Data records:

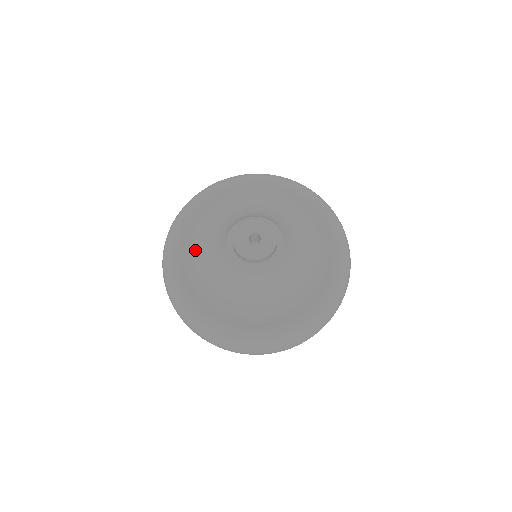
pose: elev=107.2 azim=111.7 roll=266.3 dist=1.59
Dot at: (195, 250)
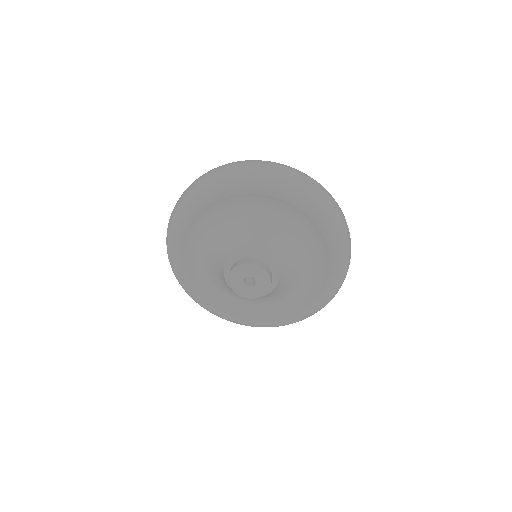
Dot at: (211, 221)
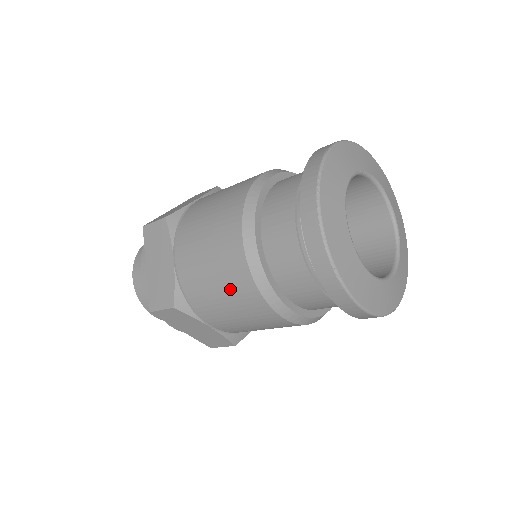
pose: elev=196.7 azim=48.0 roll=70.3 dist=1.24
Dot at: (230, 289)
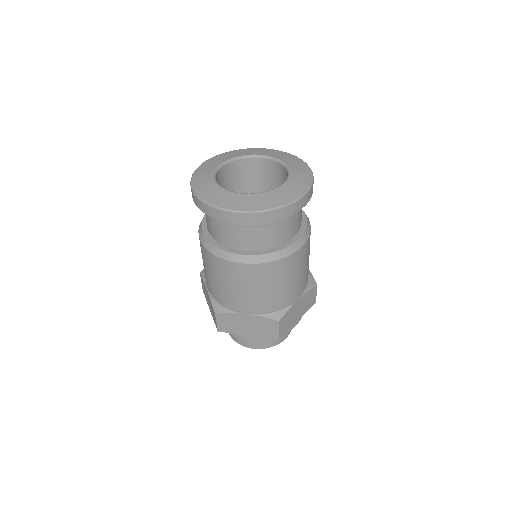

§ The exercise
Rewrite these lines with "pose" swapped for "view" and nothing else altered. Leave out the pictures.

§ Worked answer
view: elev=107.2 azim=111.7 roll=266.3 dist=1.59
Dot at: (195, 250)
Dot at: (211, 221)
view: elev=196.7 azim=48.0 roll=70.3 dist=1.24
Dot at: (230, 289)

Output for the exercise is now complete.